Speaking at Prime Minister’s Questions, the Labour leader quoted a fitter at the Tata steelworks in Scunthorpe.
The fitter asked: “What are you going to do to support the steel industry and its workers who are now facing redundancy?
“Is it not time to walk the walk rather than talk the talk about the industrial strategy?”
David Cameron insisted his administration was doing everything it could to help.
These included changing procurement rules which already meant that the Crossrail project used British steel “almost exclusively.”
But Mr Corbyn countered: “Isn’t the real problem that the government doesn’t actually have an industrial strategy to protect the most important industries in this country?
“Thousands of jobs have already gone in Redcar, Scunthorpe, Rotherham, Motherwell, Cambuslang, Wrexham and across the West Midlands.

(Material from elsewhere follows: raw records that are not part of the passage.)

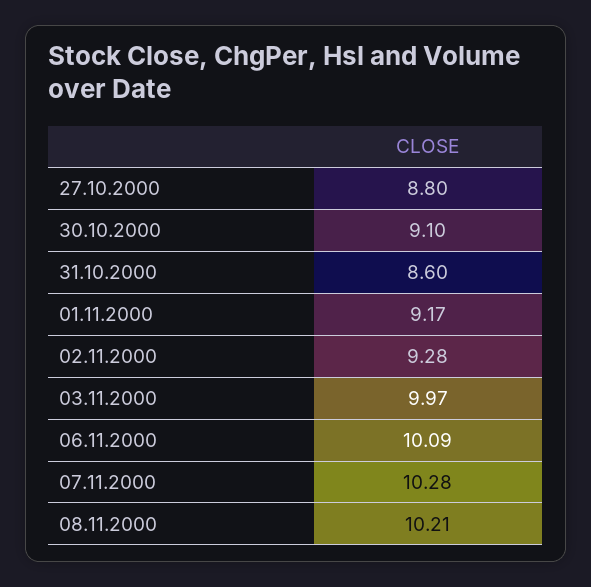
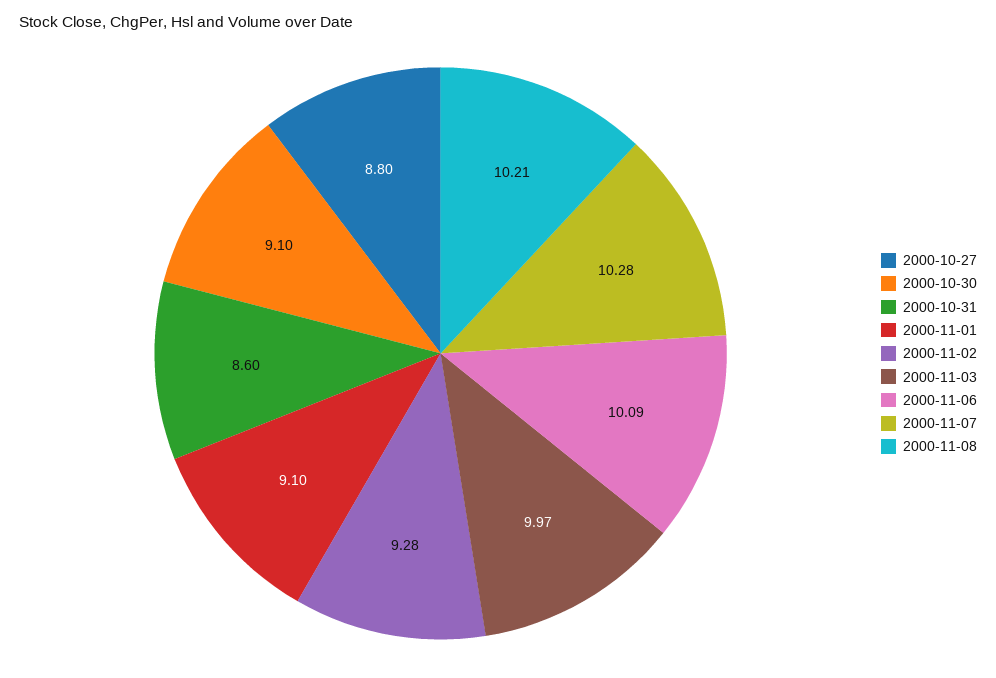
  {
    "27.10.2000": 8.8,
    "30.10.2000": 9.1,
    "31.10.2000": 8.6,
-   "01.11.2000": 9.17,
+   "01.11.2000": 9.1,
    "02.11.2000": 9.28,
    "03.11.2000": 9.97,
    "06.11.2000": 10.09,
    "07.11.2000": 10.28,
    "08.11.2000": 10.21
  }

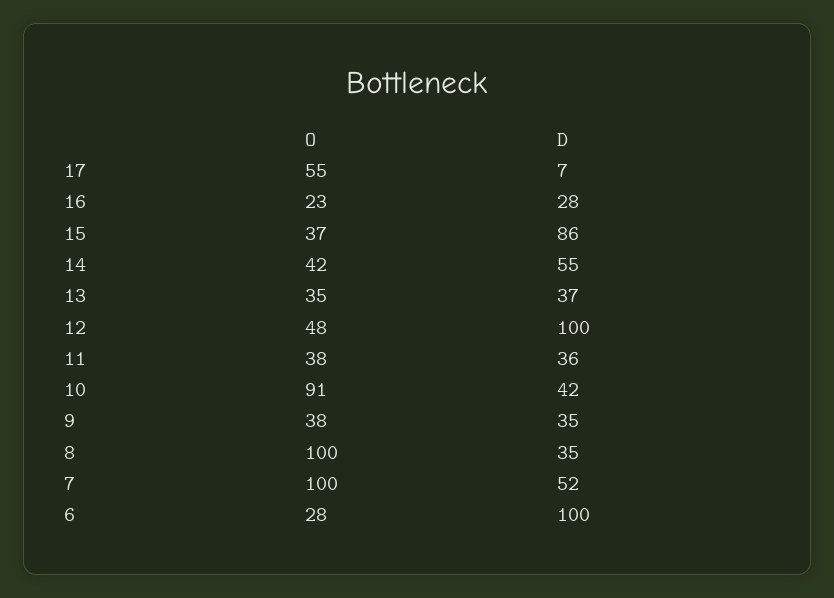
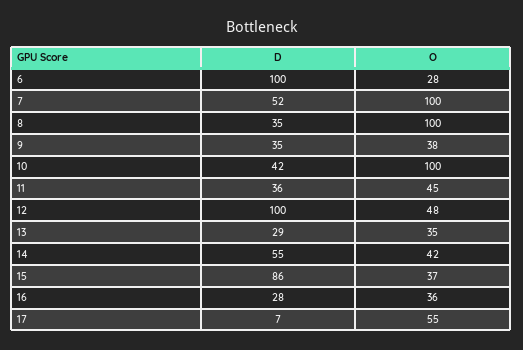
  {
    "O": {
      "17": 55,
-     "16": 23,
+     "16": 36,
      "15": 37,
      "14": 42,
      "13": 35,
      "12": 48,
-     "11": 38,
+     "11": 45,
-     "10": 91,
+     "10": 100,
      "9": 38,
      "8": 100,
      "7": 100,
      "6": 28
    },
    "D": {
      "17": 7,
      "16": 28,
      "15": 86,
      "14": 55,
-     "13": 37,
+     "13": 29,
      "12": 100,
      "11": 36,
      "10": 42,
      "9": 35,
      "8": 35,
      "7": 52,
      "6": 100
    }
  }

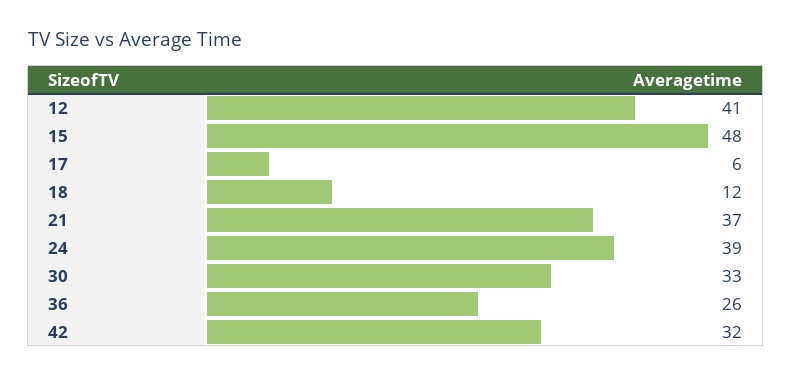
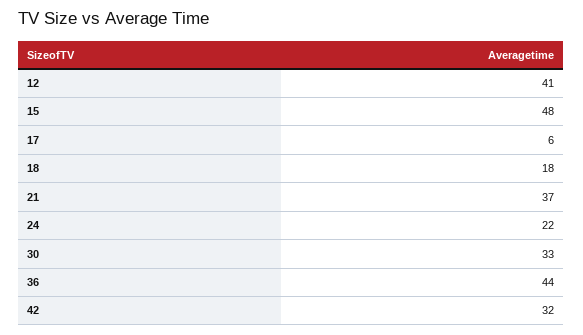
  {
    "12": 41,
    "15": 48,
    "17": 6,
-   "18": 12,
+   "18": 18,
    "21": 37,
-   "24": 39,
+   "24": 22,
    "30": 33,
-   "36": 26,
+   "36": 44,
    "42": 32
  }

“Isn’t it time for concrete action today so there is government intervention, there is support for our industry and we do have a viable steel industry for the long term, which this country desperately needs to have?” the Labour leader demanded.
Labour MP for Scunthorpe Nic Dakin asked Mr Cameron whether he had made clear to visiting Chinese President Xi Jinping the “urgent need” to stop steel dumping by his country.
Mr Xi said problems were down to the global financial crisis and China too had cut its output.
“We have reduced more than 700 million tons of production capacity and you can just imagine our task of finding jobs for those workers,” he said.